Directions
Write down each of the records again, exactly and in full.

(Items from a dataset)
┌──
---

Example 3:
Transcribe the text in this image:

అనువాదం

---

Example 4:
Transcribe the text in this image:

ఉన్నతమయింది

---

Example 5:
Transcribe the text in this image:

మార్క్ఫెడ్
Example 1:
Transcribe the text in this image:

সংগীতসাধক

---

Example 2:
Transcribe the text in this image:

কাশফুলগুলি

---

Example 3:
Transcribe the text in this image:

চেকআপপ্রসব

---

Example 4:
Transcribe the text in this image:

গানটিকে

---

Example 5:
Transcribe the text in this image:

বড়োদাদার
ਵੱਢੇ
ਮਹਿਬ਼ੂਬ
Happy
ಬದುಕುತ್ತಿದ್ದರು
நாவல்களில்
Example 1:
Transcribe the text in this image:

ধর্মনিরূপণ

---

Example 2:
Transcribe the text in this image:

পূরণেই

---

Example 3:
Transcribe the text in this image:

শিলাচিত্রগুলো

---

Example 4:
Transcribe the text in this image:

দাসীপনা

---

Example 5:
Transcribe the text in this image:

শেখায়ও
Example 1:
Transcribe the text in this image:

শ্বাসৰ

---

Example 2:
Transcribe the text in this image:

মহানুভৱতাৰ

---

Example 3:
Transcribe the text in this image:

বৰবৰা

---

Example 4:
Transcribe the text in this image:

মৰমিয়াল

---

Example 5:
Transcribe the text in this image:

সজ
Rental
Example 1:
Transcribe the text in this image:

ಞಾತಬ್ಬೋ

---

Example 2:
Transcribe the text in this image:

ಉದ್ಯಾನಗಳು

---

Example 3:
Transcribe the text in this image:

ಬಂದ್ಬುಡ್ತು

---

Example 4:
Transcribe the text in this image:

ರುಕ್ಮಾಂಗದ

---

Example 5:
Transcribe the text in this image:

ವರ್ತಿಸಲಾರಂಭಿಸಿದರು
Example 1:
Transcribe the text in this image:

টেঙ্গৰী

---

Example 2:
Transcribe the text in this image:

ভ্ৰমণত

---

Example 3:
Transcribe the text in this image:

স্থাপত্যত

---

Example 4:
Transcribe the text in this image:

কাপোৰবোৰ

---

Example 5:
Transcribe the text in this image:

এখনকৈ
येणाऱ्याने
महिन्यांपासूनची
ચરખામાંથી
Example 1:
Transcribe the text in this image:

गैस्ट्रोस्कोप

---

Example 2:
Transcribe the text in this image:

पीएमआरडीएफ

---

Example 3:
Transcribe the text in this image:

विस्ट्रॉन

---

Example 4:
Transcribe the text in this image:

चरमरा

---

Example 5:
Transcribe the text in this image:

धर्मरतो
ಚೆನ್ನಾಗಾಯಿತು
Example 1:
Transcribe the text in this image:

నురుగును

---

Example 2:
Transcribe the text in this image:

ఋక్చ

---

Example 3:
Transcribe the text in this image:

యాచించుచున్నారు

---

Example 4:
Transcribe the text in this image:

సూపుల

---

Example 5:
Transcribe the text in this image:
└──
Your solution
---

Example 3:
Transcribe the text in this image:

అనువాదం

---

Example 4:
Transcribe the text in this image:

ఉన్నతమయింది

---

Example 5:
Transcribe the text in this image:

మార్క్ఫెడ్
Example 1:
Transcribe the text in this image:

সংগীতসাধক

---

Example 2:
Transcribe the text in this image:

কাশফুলগুলি

---

Example 3:
Transcribe the text in this image:

চেকআপপ্রসব

---

Example 4:
Transcribe the text in this image:

গানটিকে

---

Example 5:
Transcribe the text in this image:

বড়োদাদার
ਵੱਢੇ
ਮਹਿਬ਼ੂਬ
Happy
ಬದುಕುತ್ತಿದ್ದರು
நாவல்களில்
Example 1:
Transcribe the text in this image:

ধর্মনিরূপণ

---

Example 2:
Transcribe the text in this image:

পূরণেই

---

Example 3:
Transcribe the text in this image:

শিলাচিত্রগুলো

---

Example 4:
Transcribe the text in this image:

দাসীপনা

---

Example 5:
Transcribe the text in this image:

শেখায়ও
Example 1:
Transcribe the text in this image:

শ্বাসৰ

---

Example 2:
Transcribe the text in this image:

মহানুভৱতাৰ

---

Example 3:
Transcribe the text in this image:

বৰবৰা

---

Example 4:
Transcribe the text in this image:

মৰমিয়াল

---

Example 5:
Transcribe the text in this image:

সজ
Rental
Example 1:
Transcribe the text in this image:

ಞಾತಬ್ಬೋ

---

Example 2:
Transcribe the text in this image:

ಉದ್ಯಾನಗಳು

---

Example 3:
Transcribe the text in this image:

ಬಂದ್ಬುಡ್ತು

---

Example 4:
Transcribe the text in this image:

ರುಕ್ಮಾಂಗದ

---

Example 5:
Transcribe the text in this image:

ವರ್ತಿಸಲಾರಂಭಿಸಿದರು
Example 1:
Transcribe the text in this image:

টেঙ্গৰী

---

Example 2:
Transcribe the text in this image:

ভ্ৰমণত

---

Example 3:
Transcribe the text in this image:

স্থাপত্যত

---

Example 4:
Transcribe the text in this image:

কাপোৰবোৰ

---

Example 5:
Transcribe the text in this image:

এখনকৈ
येणाऱ्याने
महिन्यांपासूनची
ચરખામાંથી
Example 1:
Transcribe the text in this image:

गैस्ट्रोस्कोप

---

Example 2:
Transcribe the text in this image:

पीएमआरडीएफ

---

Example 3:
Transcribe the text in this image:

विस्ट्रॉन

---

Example 4:
Transcribe the text in this image:

चरमरा

---

Example 5:
Transcribe the text in this image:

धर्मरतो
ಚೆನ್ನಾಗಾಯಿತು
Example 1:
Transcribe the text in this image:

నురుగును

---

Example 2:
Transcribe the text in this image:

ఋక్చ

---

Example 3:
Transcribe the text in this image:

యాచించుచున్నారు

---

Example 4:
Transcribe the text in this image:

సూపుల

---

Example 5:
Transcribe the text in this image:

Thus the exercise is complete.